In the beginning the web was almost indistinguishable from the internet. We had websites and email. Now we have apps, feeds, notifications, updates, permissions, coins, headsets, and soon all physical objects connected to the internet.
The web gets smaller and the rest, the internet gets larger. Both of them are less user friendly and more intrusive, and all of them built on advertising instead of serving us, those who make it all happen.
Since Samuel Butler we know
Advertising is the way we grant power to the machine.
Or we should know but it seems we’ve become completely unaware of it.
Yet the whole XXth century was built upon, and now all this century goes to be built upon advertising. If we won’t stop it all input we can get from any channel—tv, movie, web, social networks, newspapers, new realities—will be advertising driven thus serving the machine instead of us, humans.

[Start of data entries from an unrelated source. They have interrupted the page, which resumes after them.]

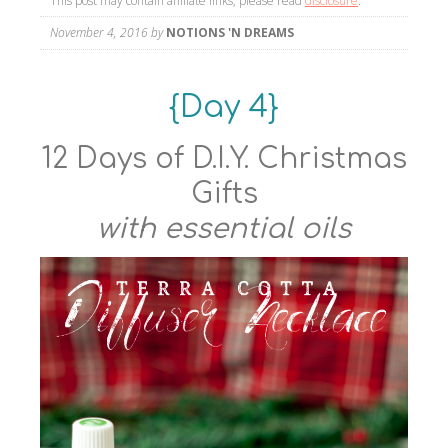
This post may contain affiliate links, please read
disclosure
.
November 4, 2016
by
NOTIONS 'N DREAMS
{Day 4}
12 Days of D.I.Y. Christmas
Gifts
with essential oils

Since the New York Times epic fiasco to predict the outcome of the 2016 US elections we see a war between the classic and the modern media outlets, a.k.a the fake news phenomena. The oldies feeding us with advertising driven fake news for a century are now fighting the new kids feeding us with advertising driven fake news today.

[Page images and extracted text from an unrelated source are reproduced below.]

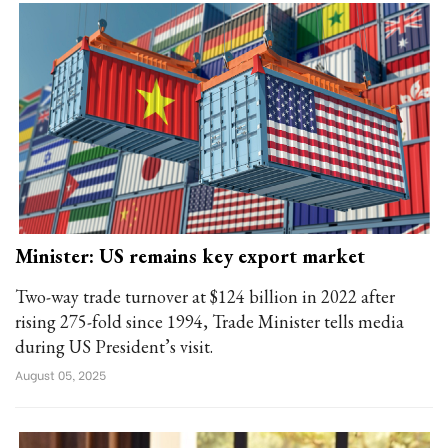
Minister: US remains key export market
Two-way trade turnover at $124 billion in 2022 after
rising 275-fold since 1994, Trade Minister tells media
during US President’s visit.
August 05, 2025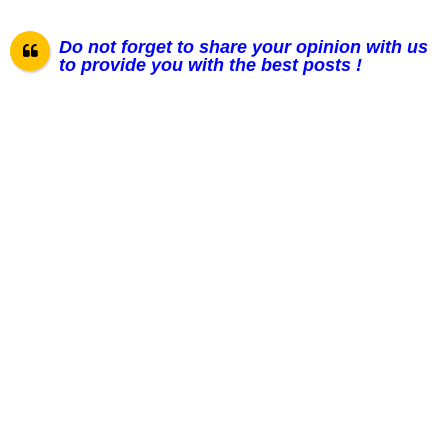
Do not forget to share your opinion with us
to provide you with the best posts !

The only good thing we can observe in this chaos is the web’s role turning gradually to be positive. Old media had learn that the subscription based business model (no ads) married with free distribution (no app stores) works; The web is a suitable platform for the business (of publishing).
And they are fighting against all walled gardens driven by advertising and monopoly on distribution. Such a twist! I would never imagine the old media will help the web, which napstered it, to survive.
In the climate depicted above we can see a pattern which transforms web to be an underdog, a platform for normality, a tool for consensus, a distraction-free media channel—nothing the mainstream needs or wants.
What they want is your infinite attention; more control hidden behind catchy buzzwords; more stuff—apps, networks, devices, glasses, vehicles—which are not web-based thus not open thus serving their own interests only.
Web pioneers we’ve all admired years ago became punks in this context working against tech giants. Web works combining solitary reflection with conversation are not considered a subject to hear and learn about, to be newsworthy, or to be an advancement for our collective knowledge everybody should know about.
However web people are not so keen to forget the good old days. And we can clearly see the tools left for us are those not being eaten by that software which eats—we know, we’ve been told—the world.
Go indie, go punk, call it web, notice the good support, and offer an alternative to the old-school, advertising-based, closed internet.